Today’s Ashby and Schweitzer opinions together total 75 pages. Yet, as one might expect of decisions rendered by two sitting CAAF judges, two senior judges, and one U.S. district court judge sitting by designation, they break little new legal ground. Rather, the opinions are highly fact specific.
Both cases arise from a 1998 incident in which a Marine Corps Prowler struck the cables supporting a cable car near Cavalese, Italy, resulting in the deaths of 20 civilians in the cable car. At the end of the flight, Capt Schweitzer — the navigator –handed a personal video camera that had recorded part of the flight to Capt Ashby, the plane’s pilot. Capt Ashby removed the tape from the video camera, put a blank tape into the camera, and put the original tape in his flight suit. Capt Ashby later gave the original tape to Capt Schweitzer, who burned it.
At an initial general court-martial, Capt Ashby was acquitted of all offenses arising from the flight itself, including charges of involuntary manslaughter and negligent homicide.

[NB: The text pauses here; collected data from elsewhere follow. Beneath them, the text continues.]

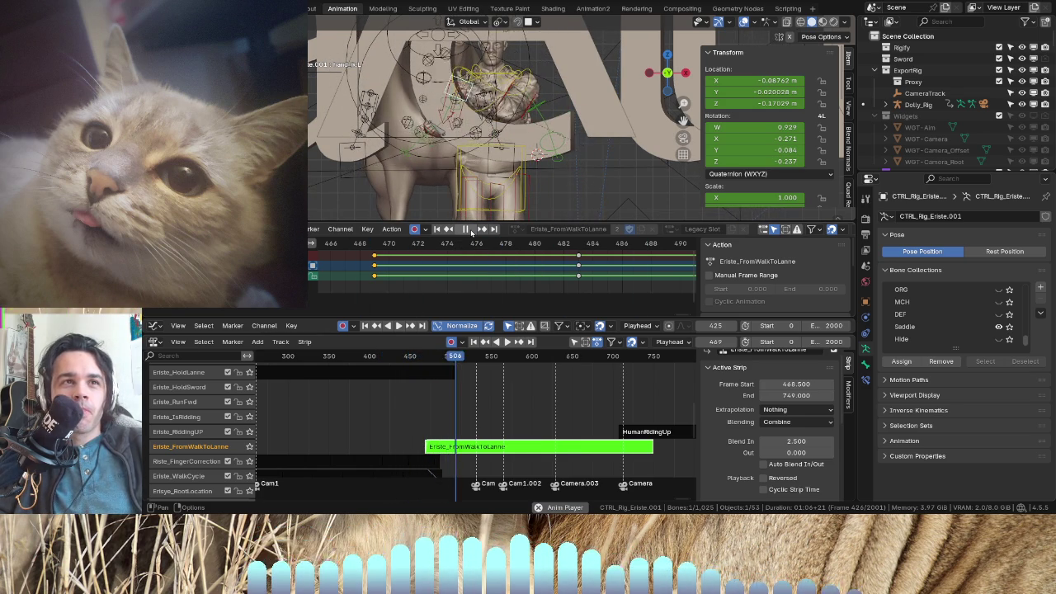
left_click(334, 244)
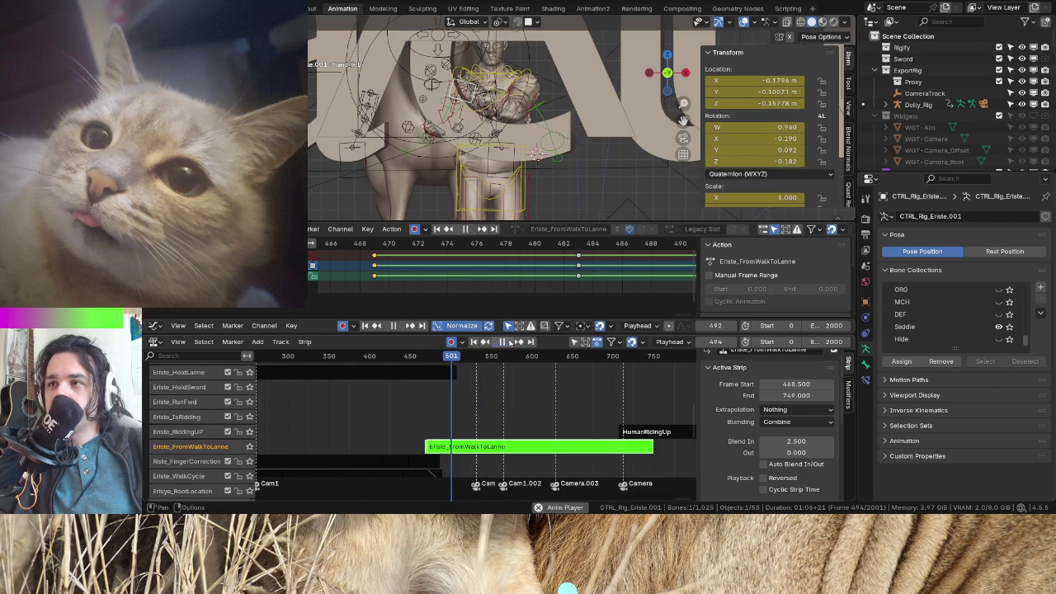
key("space")
scroll(584, 275, "down", 4)
mouse_move(605, 244)
left_mouse_down()
mouse_move(408, 256)
mouse_move(627, 293)
left_mouse_up()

Before the initial trial, Capt Ashby declined to consent to the addition of an Article 133 charge alleging conduct unbecoming an officer and a gentlemen by obstructing justice and conspiring to obstruct justice arising from the removed and destroyed videotape. At a second court-martial, contrary to his pleas, he was found guilty of those offenses. Capt Schweitzer pleaded guilty to similar charges.

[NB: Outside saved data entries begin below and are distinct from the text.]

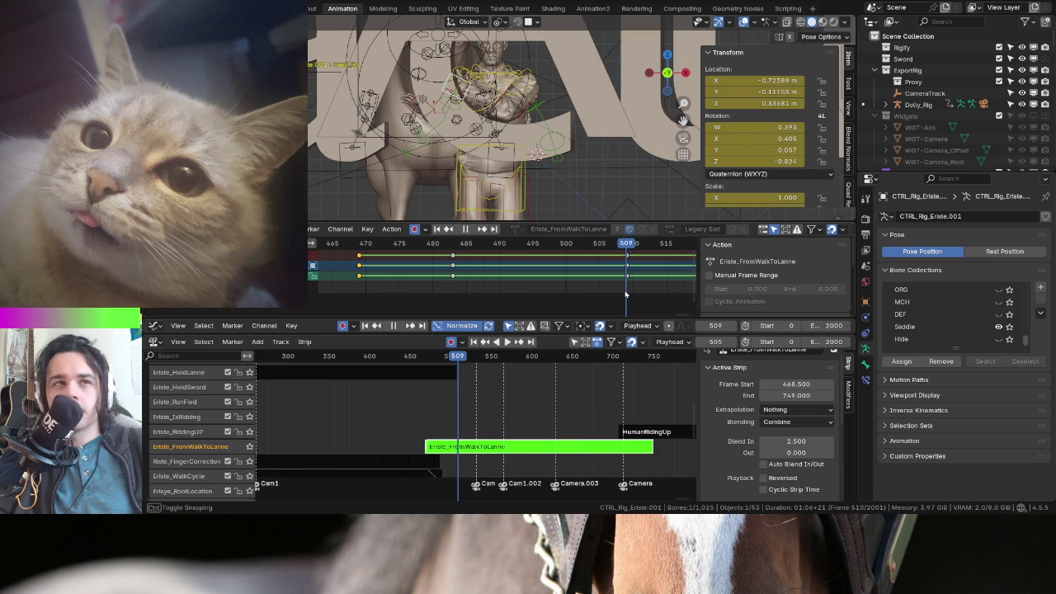
mouse_move(626, 294)
left_mouse_down()
mouse_move(356, 285)
mouse_move(613, 279)
left_mouse_up()
scroll(516, 281, "down", 3)
scroll(582, 272, "down", 1)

CAAF today affirmed NMCCA’s affirmance of the findings and sentences in both cases. In Schweitzer, Judge Stucky wrote for a unanimous court. In Ashby, Judge Erdmann wrote an opinion of the court joined in full by Senior Judges Cox and Gierke and U.S. District Judge Goodwin. Judge Stucky concurred to note a certain understanding regarding a portion of the opinion of the court and to note his continued questioning of a portion of the post-trial delay analysis in United States v. Bush, 68 M.J. 96 (C.A.A.F. 2009), that the majority applied in Ashby.

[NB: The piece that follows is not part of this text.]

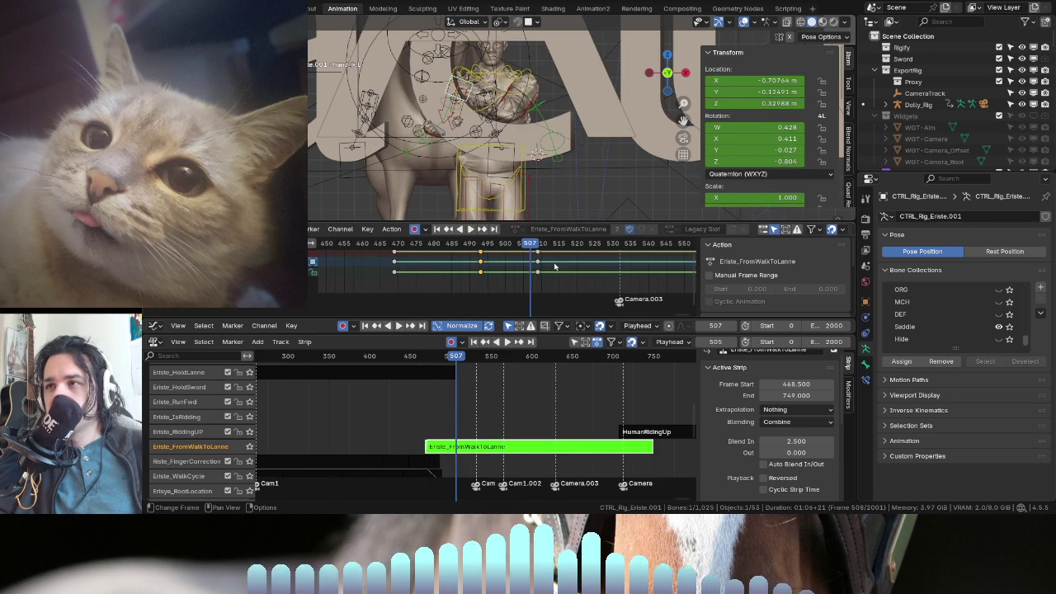
key("g")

Before CAAF, both Ashby and Schweitzer argued that the Article 134 offense of obstruction of justice doesn’t cover instances where a foreign investigation — in this case by the Italian government — is impeded. CAAF ultimately declined to address that argument, finding that the behavior was sufficient to constitute conduct unbecoming an officer and a gentlemen and that the two captains had adequate notice that destroying the videotape was illegal. In perhaps the most precedentially significant portion of the two opinions, in Ashby, the court rejected ACMR’s holding in United States v. Gray, 28 M.J. 858 (A.C.M.R. 1989), that “an official act or investigation must be manifest before an accused can be found guilty of obstruction of justice.” Ashby, slip op. at 13 n.4. Another jurisprudentially significant aspect of the cases is Schweitzer‘s holding that an accuser issue is nonjurisdiction and is waived by an unconditional plea of guilty. Schweitzer, slip op. at 7-8.
And each opinion addressed other case-specific issues as well.
In probably the most newsworthy portion of the opinions, Ashby analyzes and rejects an accuser challenge against then-LtGen Peter Pace.